The end of Peep Show: What’s next for British Sitcom?

It may not be the most pressing issue at the moment, but the harsh fact is that Peep Show is kaput, leaving a requiem of great British comedies in its wake.

Admittedly, the long-standing series had run its course, and I think most would agree that the time was right to wrap it up – albeit perhaps a season too late. Either way, the door has been left wide open for the ‘next big thing’ to announce itself on the comedic stage and sweep up the easy pickings.. but from where?

With so many outlets now available, one would expect a plethora of new ideas, battling for viewers’ attention with original and exciting content, but inspiration seems to be lacking.

I feel there are many contributing factors to this, one being the way new shows are critiqued and subsequently lambasted in real-time, creating an almost instant aura of negativity around shows that lack the ability to strike an instant rapport with its audience. Pilots may no longer be an adequate method of forecasting the perceived response of viewers, and with ever-shortening attention spans, writers must make the discourse more exuberant, the scenes more snappy and the conclusions more rewarding. What you end up with is an undaring plot with conspicuous characters who no real substance or back story.

Canned laughter – if used sparingly – can add an extra dimension and compliment a show. This is not the case for this era of British comedies, which instead possess a frustrating commonality, almost insulting to viewers who are being reassured that what is occurring on screen is simply hilarious, and you are a pariah for not joining in. Canned laughter within older sitcoms tend to be more subtle, as if it is the producer’s intention to make you believe that the show was filmed in front of a live audience (incidentally, it is known that the laugh track used in many old shows originated from the live audience recordings of I Love Lucy).

[EXERCISE INSTRUCTIONS]:
(a) Answer these questions from the piece on British sitcom, one line each:
(i) When does the writer suggest Peep Show should perhaps have ended?
(ii) What may no longer be an adequate way to forecast how viewers will respond to a show?
(iii) Which show's live audience recordings does the piece name as the origin of the laugh track used in many old shows?
(b) Write the next part of the piece on British sitcom after Peep Show, picking up after its last sentence.
The listing that comes next is separate material and has no connection to the piece on British sitcom.

[DATASET EXCERPT]:
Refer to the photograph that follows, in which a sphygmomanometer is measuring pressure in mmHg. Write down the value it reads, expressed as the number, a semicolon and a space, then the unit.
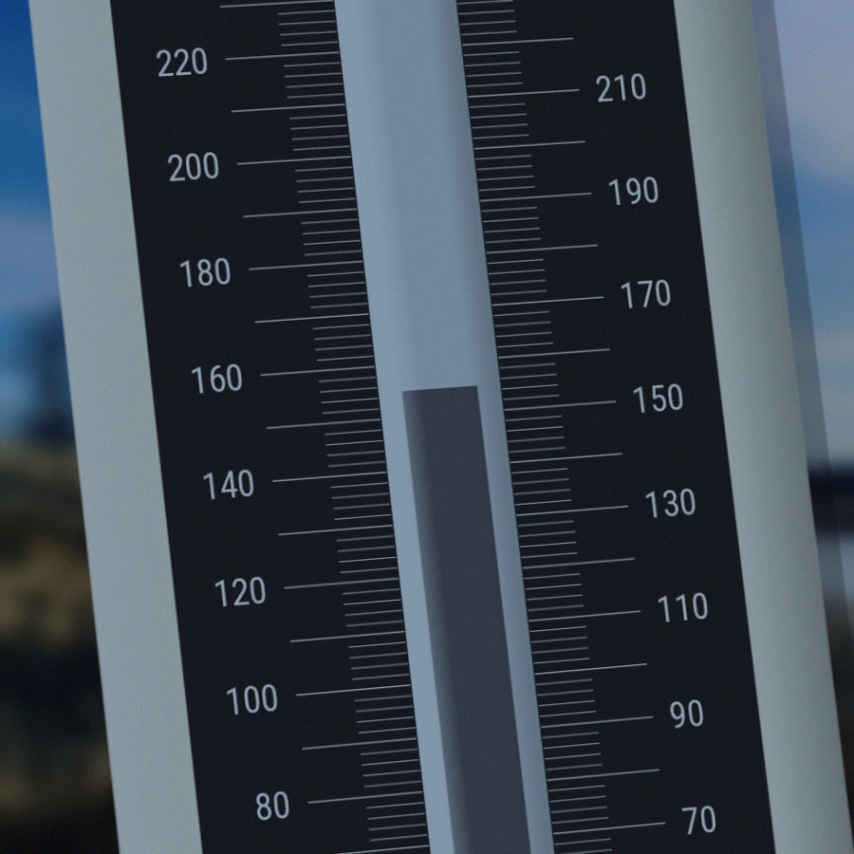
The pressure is 155; mmHg
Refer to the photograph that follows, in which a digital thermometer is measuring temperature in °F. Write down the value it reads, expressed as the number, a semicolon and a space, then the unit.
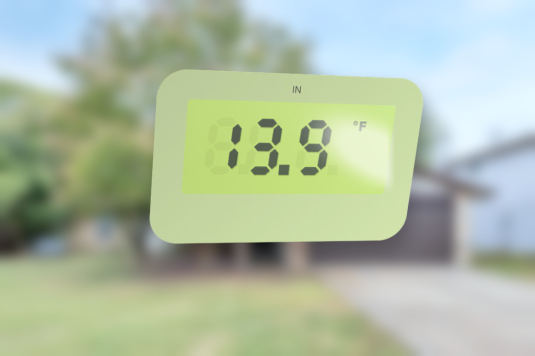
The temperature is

[RESPONSES TO THE EXERCISE]:
(a)
(i) Perhaps a season earlier than it did.
(ii) Pilots.
(iii) I Love Lucy.

(b)
I watch through my fingers and notice that in a post ‘Sachsgate’, post Deayton and post Clarkson universe, such institutions as the BBC have become so embroiled in their own self-censorship that all aspects of racy comedy has been replaced by safer slapstick and/or unfunny one-liners, usually delivered by accomplished stand-up comedians who have tried their hand at situation comedy, such as Lee Mack, Miranda Hart and Tim Vine.

Comedy without controversy is doomed to fail. Ben Elton and Rik Mayall’s ‘The Young Ones’ shares many qualities with Peep Show, not only for identifying with a disassociated youth, but by tangling with sub-cultures, poking fun at political ideas (namely Thatcherism) and putting petty squabbles on a pedestal.

The Young Ones’ postmodernist take on 1980’s London

It’s easy to create a joke out of a subject matter which already carries ridicule, whether it be Catholocism (Father Ted), Parliamentary behaviour (Yes Minister) or social degradation (Phoenix Nights).

If ideology is one thing, then content writing is another. Some of the best British comedies were hampered by restrictive budgets, which often led to confined sets. Whether it be Del and Rodney’s flat in Only Fools and Horses, or the sepia-toned living room in the Royale Family, the show requires an exquisite pen behind the camera, such as John Sullivan or Caroline Aherne (it is no coincidence that these shows lost their spark once they passed on or quit).

Peep Show ran for over 12 years with a captive audience

My biggest peeve is (both in comedy and drama alike), is the inclusion of modern technology within a plot. It’s lazy, unflattering on screen and above all panders to a demographic who cannot focus attention without a popular branded devise being present. At a recent test screening for a sitcom set to feature on Comedy Central, 4 out of 6 of the storylines heavily featured smartphone technology. In one particular episode, two colleagues struggle to explain the concept of ‘Snapchat’ to their boss.

I’m waiting to be impressed by a new and original British comedy (Matt Berry’s ‘Toast of London’ is the only thing coming close at the moment). Until then, I’m happy to revisit the genius of Barker(s), Cleese, Jason and Atkinson, whose prowess is everlasting, and who somehow remain just as prominent and applicable today – how many current comedy characters will you able to say that about in 30 years time?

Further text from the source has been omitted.